» **Do this**:
Rename "point_idx" to "point_id" throughout all of the items below, and reproduce the lines otherwise unchanged.

» **Recorded data**:
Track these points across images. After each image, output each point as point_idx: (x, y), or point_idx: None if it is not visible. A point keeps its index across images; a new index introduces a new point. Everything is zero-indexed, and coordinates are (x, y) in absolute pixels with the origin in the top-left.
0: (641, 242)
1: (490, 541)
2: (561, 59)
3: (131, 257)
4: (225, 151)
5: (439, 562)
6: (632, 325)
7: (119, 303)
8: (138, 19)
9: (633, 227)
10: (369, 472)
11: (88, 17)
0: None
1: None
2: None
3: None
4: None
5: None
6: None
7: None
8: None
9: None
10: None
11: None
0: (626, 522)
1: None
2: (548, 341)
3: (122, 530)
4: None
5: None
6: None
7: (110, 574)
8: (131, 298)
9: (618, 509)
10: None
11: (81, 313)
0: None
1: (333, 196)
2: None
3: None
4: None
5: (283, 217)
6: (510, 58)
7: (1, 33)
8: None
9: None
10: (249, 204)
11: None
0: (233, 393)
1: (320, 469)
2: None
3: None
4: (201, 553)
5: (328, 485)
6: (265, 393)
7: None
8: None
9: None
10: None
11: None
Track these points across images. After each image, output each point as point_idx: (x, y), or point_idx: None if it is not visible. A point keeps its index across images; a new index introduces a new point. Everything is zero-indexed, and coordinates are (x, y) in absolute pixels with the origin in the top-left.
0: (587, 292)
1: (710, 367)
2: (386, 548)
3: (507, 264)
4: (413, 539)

» **Result**:
Track these points across images. After each image, output each point as point_id: (x, y), or point_id: None if it is not visible. A point keeps its index across images; a new index introduces a new point. Everything is zero-indexed, and coordinates are (x, y) in absolute pixels with the origin in the top-left.
0: (641, 242)
1: (490, 541)
2: (561, 59)
3: (131, 257)
4: (225, 151)
5: (439, 562)
6: (632, 325)
7: (119, 303)
8: (138, 19)
9: (633, 227)
10: (369, 472)
11: (88, 17)
0: None
1: None
2: None
3: None
4: None
5: None
6: None
7: None
8: None
9: None
10: None
11: None
0: (626, 522)
1: None
2: (548, 341)
3: (122, 530)
4: None
5: None
6: None
7: (110, 574)
8: (131, 298)
9: (618, 509)
10: None
11: (81, 313)
0: None
1: (333, 196)
2: None
3: None
4: None
5: (283, 217)
6: (510, 58)
7: (1, 33)
8: None
9: None
10: (249, 204)
11: None
0: (233, 393)
1: (320, 469)
2: None
3: None
4: (201, 553)
5: (328, 485)
6: (265, 393)
7: None
8: None
9: None
10: None
11: None
Track these points across images. After each image, output each point as point_id: (x, y), or point_id: None if it is not visible. A point keeps its index across images; a new index introduces a new point. Everything is zero-indexed, and coordinates are (x, y) in absolute pixels with the origin in the top-left.
0: (587, 292)
1: (710, 367)
2: (386, 548)
3: (507, 264)
4: (413, 539)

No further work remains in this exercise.